BirdCast Europe Edition: Migration Progress, 14 April 2017

Andrew Farnsworth The Cornell Lab Apr 15, 2017

Team BirdCast is including a World Edition to bring a more diverse array of forecasts and analyses for this season. You may have already seen some of the new graphics that we started to employ earlier in March. Thanks to eBird’s global scope, we can have a look at what is going with species on the move in other parts of the world outside of the United States.

In this week’s post, we briefly feature four species:

Eurasian Blackcap

This species now has a complicated migration strategy with some central European breeding birds now migrating NW to winter the UK, where they hang out at garden bird tables. Despite this year-round presence in the UK, there is a clear signal for a huge push of birds that wintered in Southern Europe and Northern Africa now streaming north into Northern Europe. 

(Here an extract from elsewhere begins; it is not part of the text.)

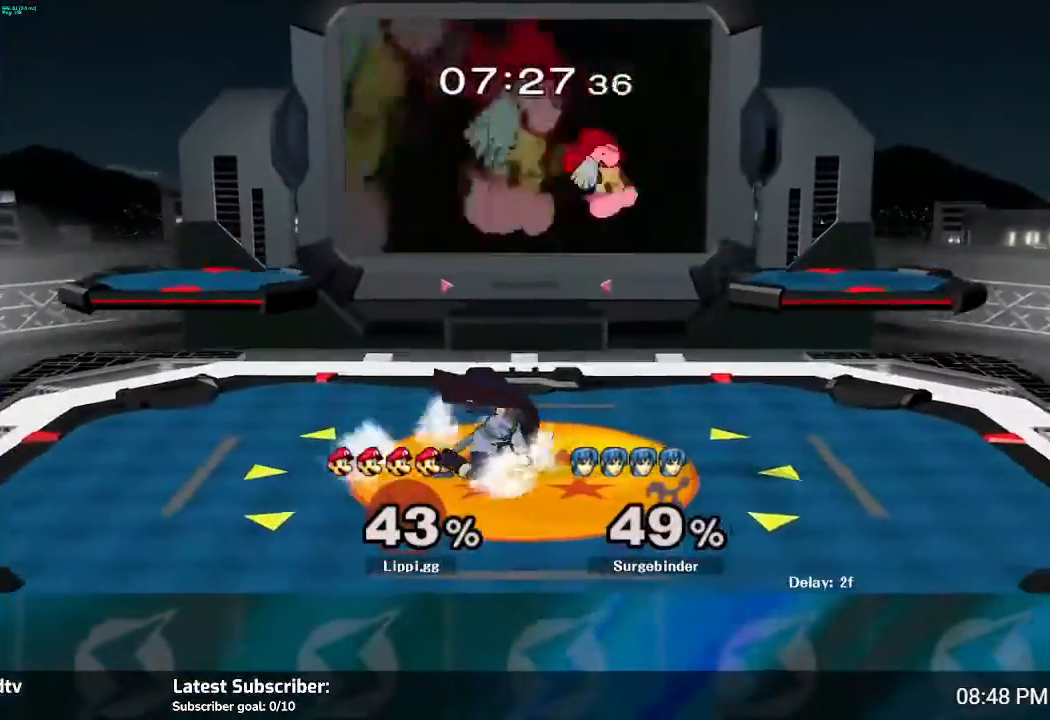
{"buttons": ["B"], "left_stick": "down", "right_stick": "center", "events": [[134, "left_stick", "down"], [167, "B", "down"]]}
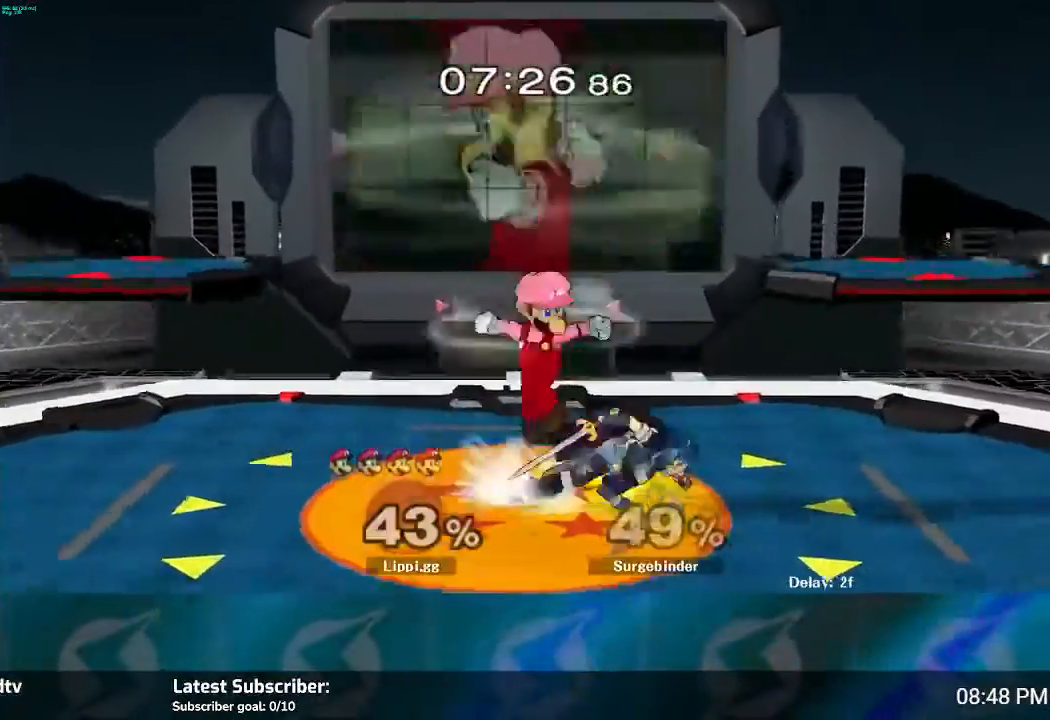
{"buttons": [], "left_stick": "right", "right_stick": "center", "events": [[166, "B", "up"], [166, "left_stick", "down-left"], [233, "B", "down"], [300, "B", "up"], [367, "B", "down"], [367, "left_stick", "right"], [467, "B", "up"]]}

Eurasian Blackcap. Paul Lewis/Macaulay Library. eBird S35647662.

Barn Swallow

Waves of this aerial insectivore are arriving and advancing rapidly across Europe in the last two weeks, hot on the heels of the Sand Martins and with the vanguard of House Martins in hot pursuit. Having hit NW Europe in the last few days they are now moving into southern Scandinavia and the Baltic States. Barn Swallows are a cosmopolitan hirundine and recent research has shown that they can adapt rapidly to environmental changes and adapt new migration routes.

Barn Swallow. J. Marcos Benito/Macaulay Library. eBird S35643481.

Common Cuckoo

This species is on the move. We see a strong signal of new migrants appearing in the Iberian Peninsula, in particular. The first satellite-tagged birds tracked by the BTO are now arriving back in the UK. But note that observations farther to the east, highlighting that birds are probably present in many more areas. Clearly, we need more birders out there to fill in the gaps!

Common Cuckoo. Antero Topp/Macaulay Library. eBird S35676238.

European Robin

Although not such long-distance migrants as the preceding species, huge numbers of Robins pack their bags in autumn and depart Scandinavia for portions of southern and central Europe. As the season advances, their more northerly outposts are beginning to be repopulated by newly-arrived migrants. 

European Robin. Gyorgy Szimuly/Macaulay Library. eBird S35777356.